O coronavírus nos atinge em meio a outro tipo pandemia: a politização de todos os temas, que ignora critérios técnicos, incluindo a estratégia para combatê-lo. Hoje, todos pensam entender de tudo e buscam resolver problemas técnicos em discussões nas mídias sociais.
Desrespeitar a orientação de especialistas, no entanto, pode resultar em muitas mortes evitáveis. Pode também levar à prisão quem adotar condutas que coloquem em risco a saúde pública. Nosso Código Penal prevê uma série de crimes que podem ser invocados contra tais condutas.
Pune quem infringir determinação do poder público, destinada a impedir introdução ou propagação de doença contagiosa, violando, por exemplo, regras da quarentena (artigo 268). Trata-se de delito de menor potencial ofensivo, que não levaria ninguém à prisão. Pode gerar, no máximo —e a depender da norma do poder público—, um termo circunstanciado na delegacia, mas nunca prisão em flagrante, como se especula atualmente.
Pune, igualmente, aquele que praticar ato com o fim de transmitir a outrem moléstia grave de que está contaminado, capaz de produzir o contágio (artigo 131), com pena de um a quatro anos.
Outro delito de menor potencial ofensivo é aquele que pune expor a perigo direto e iminente a vida ou a saúde de outrem (artigo 132). No entanto, se resultar morte ou lesão, pode se cogitar crime mais grave.
E é exatamente isso que deverá gerar intensas discussões no Judiciário, já que as mortes estão no centro do debate sobre o isolamento social.
Por fim, o mais grave dos tipos previstos pelo Código Penal (artigo 267): “Causar epidemia, mediante a propagação de germes patogênicos”. A pena é de 10 a 15 anos de reclusão, e pode ser dobrada se resulta em morte. A regra, como é comum no Brasil, é extremamente mal redigida. Já há no país uma epidemia instalada com transmissão sustentada, o que, segundo opiniões importantes, poderia impedir a aplicação de tal tipo, já que ninguém poderia causar uma epidemia que já existe. Mas o tipo de crime não foi discutido no Judiciário e não se pode excluir a possibilidade de se analisar tal norma sob o aspecto da mera propagação da epidemia de Covid-19.

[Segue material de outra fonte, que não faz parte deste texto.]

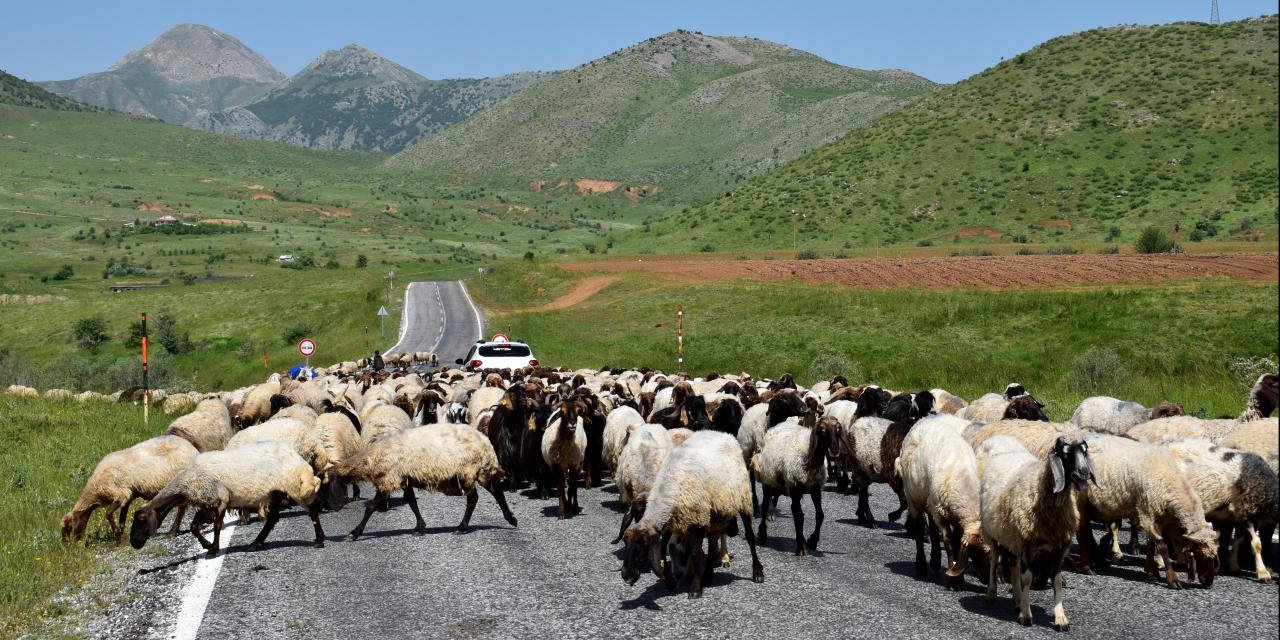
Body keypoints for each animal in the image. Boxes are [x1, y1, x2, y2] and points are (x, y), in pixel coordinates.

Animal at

No cenário atual, nossos governantes —nos termos da Constituição Federal (artigo 196), nos planos nacional, estadual e municipal— estão obrigados a garantir, mediante políticas sociais e econômicas, a redução do risco de doença e de outros agravos. Têm, portanto, a obrigação de garantir uma política de redução de riscos em relação à epidemia. Se não o fizerem, podem responder pelos atos praticados e também por omissões relevantes.
Discute-se se devemos encerrar ou não o isolamento social. Trata-se de falso dilema: devemos seguir orientações técnicas que impeçam o colapso do sistema de saúde e, consequentemente, o aumento exponencial de mortes.
A experiência italiana não deixa dúvida. Lá, argumentou-se que o país não poderia parar por conta de mortes. Deu no que deu. As autoridades que não agirem de forma a preservar vidas responderão nos termos do Código Penal. Adotar medidas contrariando deliberadamente pareceres técnicos ou deixar de adotá-las sem motivo justo e, com isso, aumentar a propagação da epidemia, causando mortes e lesões, pode constituir crime grave.
No atual momento, o governante que contrariar orientações técnicas assinará o atestado de óbito de seu mandato. Já é certo que flexibilizar o isolamento terá por efeito a disseminação ainda maior do vírus, provocando ainda mais mortes. Parece não haver dúvida que incorrerá em prática criminosa.
Espera-se que, para além do debate político, prevaleçam as medidas emanadas dos técnicos e especialistas. Se assim não for, não bastará, certamente, fazer como o prefeito de Milão, que, depois de incentivar o convívio social em plena pandemia, pediu desculpas por seu erro. É bem mais do que um erro.